La decisione di interrompere i rapporti d’appalto con 145 imprese dell’indotto (45 di Taranto con circa duemila operai impiegati) da parte di Acciaierie d’Italia, almeno fino a metà gennaio secondo fonti sindacali, stravolgerà l’agenda politica del governo Meloni.

La partita del siderurgico di Taranto, d’altronde, è uno di quei dossier passati in consegna dal precedente governo su cui Mario Draghi non era riuscito a trovare una quadra.

Il rinvio di un anno dell’aumento di capitale da parte dello Stato, ha lasciato la governance della società in mano al socio privato, ArchelorMittal Italia, ma soprattutto una crisi di liquidità. I segnali erano evidenti già da qualche mese, con i pagamenti alle ditte sempre più in ritardo e lavoratori lasciati senza stipendio. Ora, trovare la quadra, non sarà semplice. È evidente che la dirigenza di Acciaierie d’Italia si aspettasse un aiuto concreto dal Governo già in occasione del decreto Aiuti quater.

I sindacati provano ad anticipare le dinamiche politiche chiedendo un immediato incontro ai ministri delle Imprese e del Made in Italy, Adolfo Urso, e del Lavoro, Marina Calderone. L’intenzione di Cgil, Cisl e Uil è quella di convincere l’Esecutivo a non assecondare le richieste dell’azienda ritenuta, di fatto, un interlocutore poco credibile nell’ottica del rilancio del siderurgico.

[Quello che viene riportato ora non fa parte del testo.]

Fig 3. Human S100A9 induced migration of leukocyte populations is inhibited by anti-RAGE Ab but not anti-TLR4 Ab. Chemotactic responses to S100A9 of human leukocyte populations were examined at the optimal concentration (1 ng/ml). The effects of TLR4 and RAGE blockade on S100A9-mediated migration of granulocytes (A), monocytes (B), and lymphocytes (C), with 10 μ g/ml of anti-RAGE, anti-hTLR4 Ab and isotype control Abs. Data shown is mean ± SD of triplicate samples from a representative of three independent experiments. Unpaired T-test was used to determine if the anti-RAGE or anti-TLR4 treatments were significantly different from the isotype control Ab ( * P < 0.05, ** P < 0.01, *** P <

Intanto si susseguono le prese di posizione da parte del mondo politico.

Il consigliere regionale del Partito Democratico, Fabiano Amati, parla di un «omicidio già eseguito» da parte di ArcelorMittal per «pretendere liquidità dal Governo». L’esponente dem ricorda come «in Francia la società si approccia a gestire gli stabilimenti in nome della decarbonizzazione e con un rapporto di collaborazione con lo Stato mentre in Italia pretende di avere dalle tasse dei cittadini la liquidità necessaria a produrre».

Dall’altra sponda del Consiglio regionale pugliese, anche Giacomo Conserva, capogruppo della Lega, definisce inaccettabile l’atteggiamento di Acciaierie d’Italia. «Rischia di creare una vera e propria emergenza occupazionale e sociale – sottolinea – mettendo a rischio un intero comparto economico con almeno duemila lavoratori interessati. Un atteggiamento irrispettoso nei confronti del territorio che arriva, tra l’altro, senza nessuna valida motivazione. Non voglio minimamente pensare all’idea – prosegue il consigliere regionale – che qualcuno, forse, sia intenzionato ad utilizzare i lavoratori per cercare di pressare il Governo centrale al fine di utilizzare quel miliardo di euro indirizzato all’azienda dall’ultimo decreto Draghi per sanare importanti debiti scaturiti da una mancanza di programmazione e pianificazione industriale. Nessuno – conclude Conserva – giochi sulla pelle dei lavoratori e delle imprese dell’indotto, che già in vivono una difficile situazione a causa dei ritardi nei pagamenti e della mancanza di liquidità».